掲載文:

......

2.測定プログラムの準備

測定プログラム例


①ポーリング温度まで加熱または冷却

  • EVA試料を加熱してポーリング温度の70℃まで加熱します。
  • 測定前の加熱は試料表面に付着した水の除去にも効果的です。

②保持

  • 試料を70℃で5分保持して、試料温度を安定させます。

③ポーリング

  • 試料を70℃で保持したまま、ポーリング電圧(電界)を250V(1MV/m)印加します。印加電界は±100MV/mの範囲が一般的です。TSCピーク強度は印加電界に比例するケースが多いため、高めの印加電界が理想ですが、絶縁破壊を起こしてしまう場合もあるため注意が必要です。
  • 印加時間は30分です。通常は数十秒から1時間です。

......

問題 1: 測定プログラムの準備を説明した掲載文のうち、「①ポーリング温度まで加熱または冷却」を含む語句で始まり「合もあるため注意が必要です。」で終わる部分を、そのまま引用せよ。
問題 2: 上にあるTSC測定プログラムの準備を説明した文章について、最後の文の後から続きを書くこと。

データ欄:
......

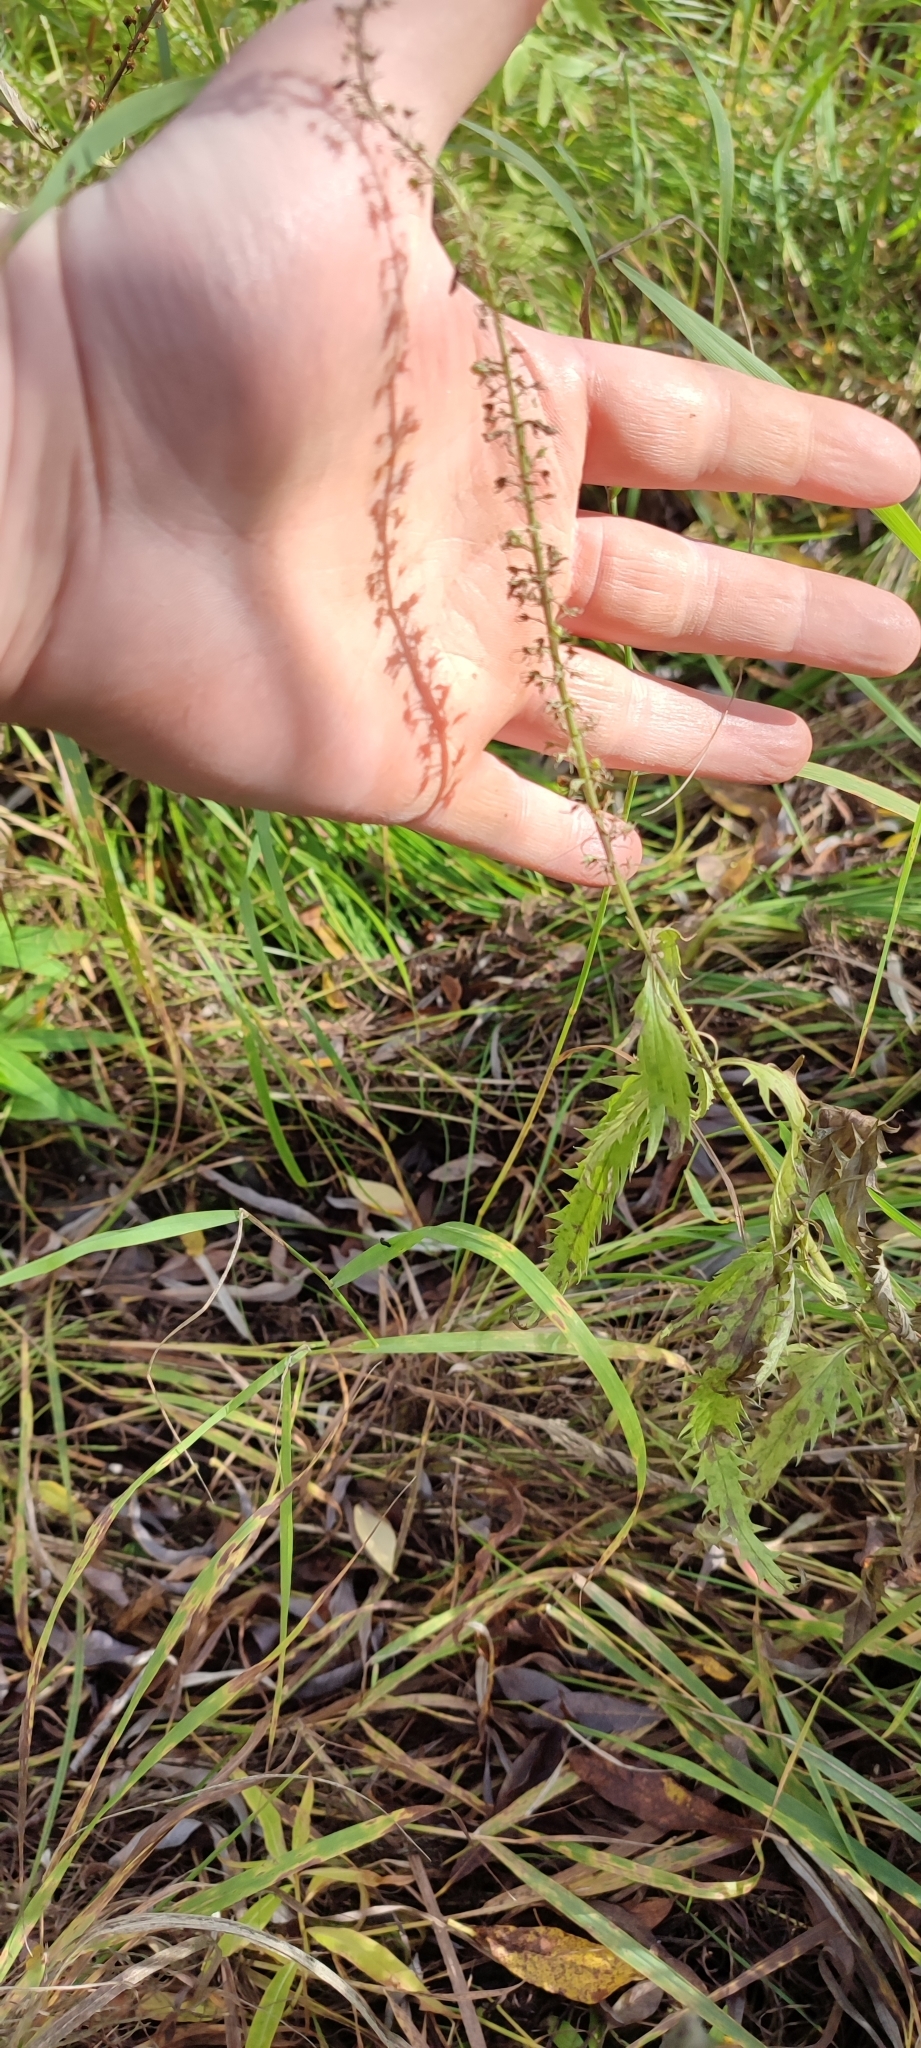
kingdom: Plantae
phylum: Tracheophyta
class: Magnoliopsida
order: Lamiales
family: Plantaginaceae
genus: Veronica
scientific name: Veronica longifolia
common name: Garden speedwell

......

解答 1:
①ポーリング温度まで加熱または冷却

  • EVA試料を加熱してポーリング温度の70℃まで加熱します。
  • 測定前の加熱は試料表面に付着した水の除去にも効果的です。

②保持

  • 試料を70℃で5分保持して、試料温度を安定させます。

③ポーリング

  • 試料を70℃で保持したまま、ポーリング電圧(電界)を250V(1MV/m)印加します。印加電界は±100MV/mの範囲が一般的です。TSCピーク強度は印加電界に比例するケースが多いため、高めの印加電界が理想ですが、絶縁破壊を起こしてしまう場合もあるため注意が必要です。

解答 2:
④冷却

  • 試料に電圧を印加したまま、-150℃まで冷却します。
  • -150℃で10分程度保持し、試料温度が安定した後に電圧を取り去ります。
  • 電流計と電圧計のリレーをOFFにし、両電極を短絡させます。試料表面に付いている不要な電荷を取り除きます。

⑤TSC測定

  • 電流計と電圧源のリレーをONにし、昇温速度3~20K/minで100℃まで昇温し、熱刺激電流(TSC)を観測します。